The storm, which was previously forecast to pass directly over the island, is now tracking to the south of Guam.
As of 1 p.m., the system was located near 12.6 degrees north latitude and 145.5 degrees east longitude, about 75 miles southeast of Guam. It is moving west-northwest at 17 mph with maximum sustained winds of 35 mph.
Rainfall of 2 to 4 inches is forecast for Guam, and 3 to 5 inches of rain is forecast for the Commonwealth of the Northern Mariana Islands. Higher amounts are likely in some areas.
“We’re not going to be looking at a wall of showers and thunderstorms and winds persisting nonstop,” Aydlett said. “This will be more periodic in nature so we’re going to have peaks and lulls and weather and winds. You can probably see peaks of sunshine over the next five or six hours. That will not be out of the question.”
Most of the wind and rain is on the north side of the storm, Aydlett said.
Guam was placed under a tropical storm warning at 11 a.m., however, no adjustments have been made to the island’s condition of readiness.
The Department of Public Works is coordinating with mayors to position equipment in areas where flooding is common, Offices of Homeland Security and Civil Defense spokeswoman Jenna Blas said during a noon media briefing Thursday.
The system is forecast to intensify through Saturday, becoming a tropical storm later this afternoon or tonight.
Forecasters warn that excessive rainfall will cause localized flooding in low-lying and poor drainage areas, and rapidly rising streams and rivers. Emergency officials advise residents to check storm drains to make sure they are not clogged.
- Locate or prepare your emergency preparedness kits for your household; stock up on non-perishable food items and water for your household, flashlights, first-aid kits, batteries, matches or lighters, portable stove, toiletries, etc. Visit https://www.ready.gov/build-a-kit for more information on what to include in your supplies list.
- Secure important documents such as birth certificates, tax papers and insurance documents and keep copies in a water-proof bag.
- Clear loose debris around your yard and store any items that may become airborne with heavy winds, before inclement weather arrives.
- Gas your vehicles and get fuel for your generators now while the weather is clear.

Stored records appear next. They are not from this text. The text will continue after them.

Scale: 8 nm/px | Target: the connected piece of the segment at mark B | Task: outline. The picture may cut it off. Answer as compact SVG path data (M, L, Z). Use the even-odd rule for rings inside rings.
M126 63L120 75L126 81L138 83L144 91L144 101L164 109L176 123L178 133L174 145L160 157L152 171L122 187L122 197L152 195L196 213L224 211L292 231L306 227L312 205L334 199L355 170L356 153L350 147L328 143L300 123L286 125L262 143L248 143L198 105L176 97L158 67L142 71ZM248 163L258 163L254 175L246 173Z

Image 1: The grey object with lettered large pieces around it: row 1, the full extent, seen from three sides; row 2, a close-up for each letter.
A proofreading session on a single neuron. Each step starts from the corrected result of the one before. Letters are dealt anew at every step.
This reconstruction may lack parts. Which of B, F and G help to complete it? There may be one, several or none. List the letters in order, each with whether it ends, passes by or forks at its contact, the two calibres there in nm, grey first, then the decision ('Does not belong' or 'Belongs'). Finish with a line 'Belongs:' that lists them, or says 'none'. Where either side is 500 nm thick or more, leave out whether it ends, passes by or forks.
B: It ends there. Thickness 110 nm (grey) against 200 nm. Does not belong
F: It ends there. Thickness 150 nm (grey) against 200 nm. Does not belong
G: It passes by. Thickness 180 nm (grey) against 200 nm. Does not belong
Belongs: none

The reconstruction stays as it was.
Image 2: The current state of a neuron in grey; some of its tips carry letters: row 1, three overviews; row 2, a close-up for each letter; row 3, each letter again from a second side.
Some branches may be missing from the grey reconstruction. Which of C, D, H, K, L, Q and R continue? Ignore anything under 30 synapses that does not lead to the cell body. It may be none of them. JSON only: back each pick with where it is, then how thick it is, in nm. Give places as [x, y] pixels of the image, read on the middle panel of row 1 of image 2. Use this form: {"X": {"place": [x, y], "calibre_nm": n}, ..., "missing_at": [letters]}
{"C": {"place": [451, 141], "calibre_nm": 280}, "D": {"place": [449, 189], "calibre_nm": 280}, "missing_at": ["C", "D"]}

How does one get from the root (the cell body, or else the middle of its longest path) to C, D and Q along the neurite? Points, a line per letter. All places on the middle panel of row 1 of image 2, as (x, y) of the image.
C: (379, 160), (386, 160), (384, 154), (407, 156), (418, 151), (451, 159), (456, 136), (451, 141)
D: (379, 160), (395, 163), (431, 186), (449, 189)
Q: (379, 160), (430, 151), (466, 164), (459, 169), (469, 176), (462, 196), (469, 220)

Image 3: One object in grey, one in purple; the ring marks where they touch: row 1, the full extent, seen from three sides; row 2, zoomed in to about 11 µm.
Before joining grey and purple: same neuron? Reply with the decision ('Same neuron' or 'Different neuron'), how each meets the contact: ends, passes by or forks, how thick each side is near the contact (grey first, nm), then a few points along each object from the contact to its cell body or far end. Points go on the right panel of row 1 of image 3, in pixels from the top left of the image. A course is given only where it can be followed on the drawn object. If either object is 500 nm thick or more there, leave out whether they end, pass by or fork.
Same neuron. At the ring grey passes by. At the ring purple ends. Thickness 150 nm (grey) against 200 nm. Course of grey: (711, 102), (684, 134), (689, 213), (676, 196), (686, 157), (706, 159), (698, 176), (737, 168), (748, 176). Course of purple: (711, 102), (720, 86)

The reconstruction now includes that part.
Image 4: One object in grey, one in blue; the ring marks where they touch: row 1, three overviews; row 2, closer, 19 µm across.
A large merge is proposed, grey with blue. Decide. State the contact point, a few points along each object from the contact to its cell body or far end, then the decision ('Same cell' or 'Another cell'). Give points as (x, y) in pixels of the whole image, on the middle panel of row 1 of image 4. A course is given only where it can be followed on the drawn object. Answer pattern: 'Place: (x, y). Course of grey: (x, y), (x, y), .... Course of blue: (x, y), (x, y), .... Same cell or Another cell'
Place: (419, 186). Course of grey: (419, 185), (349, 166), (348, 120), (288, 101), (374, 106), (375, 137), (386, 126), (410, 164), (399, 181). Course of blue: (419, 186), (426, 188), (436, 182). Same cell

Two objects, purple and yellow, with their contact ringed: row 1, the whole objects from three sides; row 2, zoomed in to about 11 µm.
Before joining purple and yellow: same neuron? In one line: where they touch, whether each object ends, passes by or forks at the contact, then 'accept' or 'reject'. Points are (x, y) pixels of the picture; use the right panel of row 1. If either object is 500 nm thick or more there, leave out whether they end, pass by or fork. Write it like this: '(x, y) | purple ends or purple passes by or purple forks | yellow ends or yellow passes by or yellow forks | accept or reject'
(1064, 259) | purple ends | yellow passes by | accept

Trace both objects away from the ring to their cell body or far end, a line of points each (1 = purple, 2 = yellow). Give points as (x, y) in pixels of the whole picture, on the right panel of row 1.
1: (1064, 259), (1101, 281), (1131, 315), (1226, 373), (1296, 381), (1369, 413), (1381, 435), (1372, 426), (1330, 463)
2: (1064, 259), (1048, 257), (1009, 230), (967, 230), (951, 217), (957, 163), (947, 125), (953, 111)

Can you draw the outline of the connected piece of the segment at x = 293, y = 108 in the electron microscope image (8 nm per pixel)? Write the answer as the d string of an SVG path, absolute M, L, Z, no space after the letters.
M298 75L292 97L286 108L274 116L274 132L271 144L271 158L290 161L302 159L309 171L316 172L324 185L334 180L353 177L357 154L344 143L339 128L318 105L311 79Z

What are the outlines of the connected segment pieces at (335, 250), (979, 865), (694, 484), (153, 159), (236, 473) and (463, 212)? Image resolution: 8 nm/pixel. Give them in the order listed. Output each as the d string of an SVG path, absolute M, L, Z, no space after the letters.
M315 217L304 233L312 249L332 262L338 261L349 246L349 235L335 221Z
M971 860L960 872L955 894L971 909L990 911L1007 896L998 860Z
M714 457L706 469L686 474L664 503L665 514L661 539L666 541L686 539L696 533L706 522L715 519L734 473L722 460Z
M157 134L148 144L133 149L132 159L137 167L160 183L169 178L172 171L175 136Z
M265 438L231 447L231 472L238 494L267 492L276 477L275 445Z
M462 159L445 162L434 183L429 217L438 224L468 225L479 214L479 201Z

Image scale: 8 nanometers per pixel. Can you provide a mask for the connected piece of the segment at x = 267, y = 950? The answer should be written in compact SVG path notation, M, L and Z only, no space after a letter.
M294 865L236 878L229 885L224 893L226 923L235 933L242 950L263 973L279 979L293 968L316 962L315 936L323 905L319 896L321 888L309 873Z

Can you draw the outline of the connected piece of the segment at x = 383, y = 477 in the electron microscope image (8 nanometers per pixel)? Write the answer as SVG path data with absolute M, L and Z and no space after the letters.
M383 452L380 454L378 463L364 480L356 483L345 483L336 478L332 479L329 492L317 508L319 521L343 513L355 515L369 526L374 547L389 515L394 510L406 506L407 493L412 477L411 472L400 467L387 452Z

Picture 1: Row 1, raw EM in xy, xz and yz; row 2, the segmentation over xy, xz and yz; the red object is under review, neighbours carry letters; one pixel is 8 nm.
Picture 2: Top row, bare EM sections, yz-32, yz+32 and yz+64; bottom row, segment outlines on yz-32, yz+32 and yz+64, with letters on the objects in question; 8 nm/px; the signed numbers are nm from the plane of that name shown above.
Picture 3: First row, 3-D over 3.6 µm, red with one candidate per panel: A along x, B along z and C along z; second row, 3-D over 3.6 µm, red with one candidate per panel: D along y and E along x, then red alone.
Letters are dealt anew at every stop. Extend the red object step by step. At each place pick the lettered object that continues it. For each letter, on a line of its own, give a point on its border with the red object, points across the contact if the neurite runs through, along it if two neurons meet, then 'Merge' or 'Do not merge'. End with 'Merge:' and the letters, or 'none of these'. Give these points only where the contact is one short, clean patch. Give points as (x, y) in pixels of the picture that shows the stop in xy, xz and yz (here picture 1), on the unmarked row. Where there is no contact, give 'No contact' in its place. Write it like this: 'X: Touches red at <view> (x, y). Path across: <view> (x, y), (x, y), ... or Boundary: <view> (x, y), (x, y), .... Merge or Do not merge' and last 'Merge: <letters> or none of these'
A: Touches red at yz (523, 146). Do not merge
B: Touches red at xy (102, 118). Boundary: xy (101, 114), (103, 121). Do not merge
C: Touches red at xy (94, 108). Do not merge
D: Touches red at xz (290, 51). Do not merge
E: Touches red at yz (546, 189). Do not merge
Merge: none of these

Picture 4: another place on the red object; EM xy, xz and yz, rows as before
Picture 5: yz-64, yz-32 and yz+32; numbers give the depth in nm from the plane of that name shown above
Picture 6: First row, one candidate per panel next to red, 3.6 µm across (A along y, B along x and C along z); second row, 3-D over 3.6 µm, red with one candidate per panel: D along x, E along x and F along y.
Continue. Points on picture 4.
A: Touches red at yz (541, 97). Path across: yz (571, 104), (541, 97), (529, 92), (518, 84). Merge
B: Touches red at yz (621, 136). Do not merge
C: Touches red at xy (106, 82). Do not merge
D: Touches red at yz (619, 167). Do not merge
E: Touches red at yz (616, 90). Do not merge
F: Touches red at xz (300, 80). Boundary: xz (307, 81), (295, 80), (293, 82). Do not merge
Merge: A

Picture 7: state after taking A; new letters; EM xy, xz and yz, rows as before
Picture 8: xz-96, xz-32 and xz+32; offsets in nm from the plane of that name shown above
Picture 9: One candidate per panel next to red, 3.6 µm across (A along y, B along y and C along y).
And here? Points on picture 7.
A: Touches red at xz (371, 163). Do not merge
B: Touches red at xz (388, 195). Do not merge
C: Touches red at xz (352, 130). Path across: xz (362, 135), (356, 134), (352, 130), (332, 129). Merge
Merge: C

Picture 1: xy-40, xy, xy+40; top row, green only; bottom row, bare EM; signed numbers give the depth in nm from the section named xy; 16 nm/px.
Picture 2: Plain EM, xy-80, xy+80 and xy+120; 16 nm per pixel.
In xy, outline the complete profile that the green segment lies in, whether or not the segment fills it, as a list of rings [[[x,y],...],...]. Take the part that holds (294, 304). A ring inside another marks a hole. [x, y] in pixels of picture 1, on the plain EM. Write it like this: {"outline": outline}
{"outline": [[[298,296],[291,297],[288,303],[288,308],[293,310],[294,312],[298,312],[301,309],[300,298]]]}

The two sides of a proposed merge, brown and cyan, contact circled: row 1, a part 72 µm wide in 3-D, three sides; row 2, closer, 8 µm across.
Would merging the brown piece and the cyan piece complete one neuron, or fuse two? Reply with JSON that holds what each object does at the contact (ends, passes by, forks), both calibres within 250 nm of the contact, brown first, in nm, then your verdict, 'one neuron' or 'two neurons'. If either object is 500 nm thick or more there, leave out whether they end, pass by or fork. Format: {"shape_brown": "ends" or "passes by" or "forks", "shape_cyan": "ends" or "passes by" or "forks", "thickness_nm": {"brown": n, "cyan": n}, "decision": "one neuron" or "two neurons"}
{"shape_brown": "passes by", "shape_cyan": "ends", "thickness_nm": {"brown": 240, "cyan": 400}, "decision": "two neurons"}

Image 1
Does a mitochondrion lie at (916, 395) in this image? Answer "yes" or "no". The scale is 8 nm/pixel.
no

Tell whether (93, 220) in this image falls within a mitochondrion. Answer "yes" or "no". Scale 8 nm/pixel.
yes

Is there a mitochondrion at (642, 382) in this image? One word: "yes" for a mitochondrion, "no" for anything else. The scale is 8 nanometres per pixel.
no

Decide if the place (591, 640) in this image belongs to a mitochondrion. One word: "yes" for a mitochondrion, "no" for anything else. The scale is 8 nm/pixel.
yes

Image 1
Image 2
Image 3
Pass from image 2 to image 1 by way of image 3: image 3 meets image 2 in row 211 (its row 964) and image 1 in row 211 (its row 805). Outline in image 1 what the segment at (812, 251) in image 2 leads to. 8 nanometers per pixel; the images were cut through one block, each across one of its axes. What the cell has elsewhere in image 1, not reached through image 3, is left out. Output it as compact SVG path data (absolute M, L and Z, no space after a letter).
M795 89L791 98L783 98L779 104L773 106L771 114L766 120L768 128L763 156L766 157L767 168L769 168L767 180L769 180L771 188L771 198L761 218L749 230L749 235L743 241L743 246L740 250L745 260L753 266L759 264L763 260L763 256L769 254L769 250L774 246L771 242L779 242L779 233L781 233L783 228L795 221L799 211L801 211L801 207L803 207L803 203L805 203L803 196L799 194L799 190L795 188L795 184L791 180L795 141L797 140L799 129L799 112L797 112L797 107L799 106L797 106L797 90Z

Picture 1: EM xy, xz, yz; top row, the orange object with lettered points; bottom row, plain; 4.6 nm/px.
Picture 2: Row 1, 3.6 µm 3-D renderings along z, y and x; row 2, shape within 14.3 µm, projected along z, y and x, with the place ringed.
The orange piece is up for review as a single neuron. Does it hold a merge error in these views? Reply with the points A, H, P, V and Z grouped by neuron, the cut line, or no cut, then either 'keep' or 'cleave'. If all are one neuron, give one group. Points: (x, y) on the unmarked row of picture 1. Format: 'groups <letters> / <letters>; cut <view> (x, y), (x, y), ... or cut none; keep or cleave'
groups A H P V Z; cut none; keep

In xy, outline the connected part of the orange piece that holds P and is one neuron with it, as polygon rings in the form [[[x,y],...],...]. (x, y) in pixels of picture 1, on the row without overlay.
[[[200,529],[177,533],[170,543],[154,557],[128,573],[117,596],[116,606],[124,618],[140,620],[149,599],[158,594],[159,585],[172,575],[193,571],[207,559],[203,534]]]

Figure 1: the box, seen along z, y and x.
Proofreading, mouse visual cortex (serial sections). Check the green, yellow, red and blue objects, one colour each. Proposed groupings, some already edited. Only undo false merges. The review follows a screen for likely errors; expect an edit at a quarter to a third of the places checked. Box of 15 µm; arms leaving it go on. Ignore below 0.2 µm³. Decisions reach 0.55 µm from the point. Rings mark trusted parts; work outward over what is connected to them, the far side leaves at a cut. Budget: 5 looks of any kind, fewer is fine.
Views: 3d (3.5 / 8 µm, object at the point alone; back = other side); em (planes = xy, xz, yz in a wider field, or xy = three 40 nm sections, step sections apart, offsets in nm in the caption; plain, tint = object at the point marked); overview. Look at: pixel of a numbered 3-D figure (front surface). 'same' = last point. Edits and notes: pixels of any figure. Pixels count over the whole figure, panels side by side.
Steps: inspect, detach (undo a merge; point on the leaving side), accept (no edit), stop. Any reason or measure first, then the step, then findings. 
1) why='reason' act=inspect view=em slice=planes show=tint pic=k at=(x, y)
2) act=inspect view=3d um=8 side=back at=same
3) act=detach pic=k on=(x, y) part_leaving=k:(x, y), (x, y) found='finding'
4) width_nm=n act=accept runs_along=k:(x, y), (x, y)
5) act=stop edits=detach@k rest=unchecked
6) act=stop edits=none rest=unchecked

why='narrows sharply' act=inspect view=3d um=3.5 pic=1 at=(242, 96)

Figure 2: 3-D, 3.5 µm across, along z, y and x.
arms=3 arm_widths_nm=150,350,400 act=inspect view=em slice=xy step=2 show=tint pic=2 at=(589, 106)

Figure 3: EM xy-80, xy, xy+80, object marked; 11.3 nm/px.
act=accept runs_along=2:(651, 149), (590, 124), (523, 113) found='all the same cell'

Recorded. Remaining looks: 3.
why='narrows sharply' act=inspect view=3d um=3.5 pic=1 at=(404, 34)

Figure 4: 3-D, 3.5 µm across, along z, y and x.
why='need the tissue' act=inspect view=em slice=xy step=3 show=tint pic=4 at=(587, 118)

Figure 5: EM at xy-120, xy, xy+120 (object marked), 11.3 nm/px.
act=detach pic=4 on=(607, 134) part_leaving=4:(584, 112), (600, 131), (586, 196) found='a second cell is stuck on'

- Get ready to take action if flood advisories are issued. Do not camp, park, or hike along streams, rivers, and creeks, especially during heavy rainfall. These areas can flood quickly and with little warning.
A flash flood watch is in effect for the Marianas through Friday afternoon. Heavy showers and thunderstorms associated with the tropical depression are expected.
A high risk of rip currents is in effect for the Marianas through Friday afternoon. Dangerous rip currents are expected along east-facing reefs of the Marianas. Inexperienced swimmers should remain out of the water due to dangerous surf conditions.
A small craft advisory is in effect for the coastal waters of the Marianas through midnight Thursday. East winds of 15 to 25 knots with gusts up to 30 knots and seas of 6 to 9 feet are expected. Conditions will be hazardous to small craft. Inexperienced mariners, especially those operating smaller vessels, should avoid navigating in hazardous conditions.